Глаза командира, суженные в две щели, неподвижно смотрели на пресс-папье.
— На этот вопрос не так легко ответить. Видимо, о Ланге.
— О Ланге?
— Да, мне кажется, он мог бы попытаться разрешить какую-нибудь трагическую проблему именно таким путем. Я имею в виду — трагическую с его точки зрения. Да, Ланге, может быть, смог бы. Повторяю, может быть. Но чтобы Шмидт — никогда бы о нем не подумал! Вот видите, майор, чего на самом деле стоят подобные предположения.
— По-вашему, Ланге не так дорожит жизнью, как остальные?
— Нет-нет, вы меня плохо поняли. Я убежден, что Ланге очень дорожит своей жизнью, это жизнь завидная. Он — один из известных астрономов, создатель особой астробиологической школы, кумир многих молодых ученых. У него есть все основания быть довольным жизнью, именно поэтому он ею дорожит. Но попробуйте понять меня. Доведись ему испытать потрясение, которое пошатнуло бы основы его существования, — я, правда, не представляю, что бы это могло быть, — жизнь для него потеряла бы всякий смысл.
— Благодарю вас. Но вернемся к Шмидту.
Тщательный осмотр комнаты покойного радиста занял немного времени. Встроенная мебель, одежда, белье. Слишком мало, чтобы составить представление о личности Шмидта. Звездный атлас, логарифмические таблицы, несколько научных книг, всякая мелочь, которую нередко увидишь в комнате мужчины, пресс-папье, игрушечная обезьянка, фотография собаки, портативный магнитофон. Внимание майора привлекла записная книжка Шмидта. В ней были заметки, относящиеся к его работе. И все же в комнате оказалось нечто необычное. Фотоальбом. На каждой странице портрет — фотография молодой красивой женщины. Блондинки и брюнетки, улыбающиеся и серьезные, — тридцать, сорок снимков. Ни имени, ни инициалов. Лишь дата — день, месяц, год.
— Так, значит, Шмидт все-таки был психически неполноценным человеком, — Родин машинально перелистывал альбом.
— Психически он абсолютно здоров, — сказал доктор Гольберг. — Не станете же вы утверждать, что каждый, кто коллекционирует фотографий своих любовниц, — патологическая личность?
— Если он женат, — сухо ответил майор, — то наверняка.
Захватив записную книжку, магнитофон и фотоальбом, они перешли в рабочее помещение радиста, напоминавшее не то станцию дальней радиосвязи, не то радиотехническую мастерскую. Здесь внимание Родина привлекли лишь несколько катушек с магнитофонной пленкой, датированных предыдущей неделей. Той неделей, которая окончилась убийством.
Майор Родин начал перелистывать записную книжку. Обычные отметки о качестве приема, короткие заметки, запись о том, что какой-то Бен Талеб нрав, критикуя интерферометры за известную неточность. «Вернуть Анне письма!!!» Три восклицательных знака! Тут же — «считают — значит мыслят», «высокую частоту поглотит вода», «черта с два что-нибудь поймаешь». На другой странице отметки о любительских радиопередачах, принятых большим радиотелескопом Луны. В скобках — «Магда, отпуск в августе».
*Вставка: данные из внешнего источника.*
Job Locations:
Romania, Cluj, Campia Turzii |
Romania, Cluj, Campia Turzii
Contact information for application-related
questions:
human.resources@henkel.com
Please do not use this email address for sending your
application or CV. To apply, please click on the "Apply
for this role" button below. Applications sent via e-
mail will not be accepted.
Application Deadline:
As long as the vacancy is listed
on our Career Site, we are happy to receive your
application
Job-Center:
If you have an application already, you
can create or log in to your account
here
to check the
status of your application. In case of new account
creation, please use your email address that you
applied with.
Ничего достойного внимания… Но вот на одной из последних исписанных страниц ряд чисел: 23, 29, 31, 37, 41, 43, 47, 53, 59, 61, 67, 71, 73, 79, 83, 89, 97, 101…
— Что бы это могло означать? — Гольберг наморщил лоб. Код? Но какой? Единицы измерения? Какие? Даты? Исключено. Волны? Бессмыслица. Если это ключ к шифру, то вряд ли он хранился бы так небрежно в записной книжке, которая валяется на столе. Вам ничего не бросилось в глаза, майор?
— Все числа нечетные?
— Вот именно — нечетные. Как по-вашему, что бы это могло означать?
— Представьте себе, не знаю. В радиосвязи я не разбираюсь, да и в математике никогда не был силен. Может, Ирме Дари что-нибудь об этом известно? Впрочем, увидим. Послушаем-ка магнитофонные записи.
Но ничего интересного они не услышали, лишь неясный шум, треск, шипение, вой, будто кто-то включил испорченный радиоприемник. Гольберг безнадежно пожал плечами.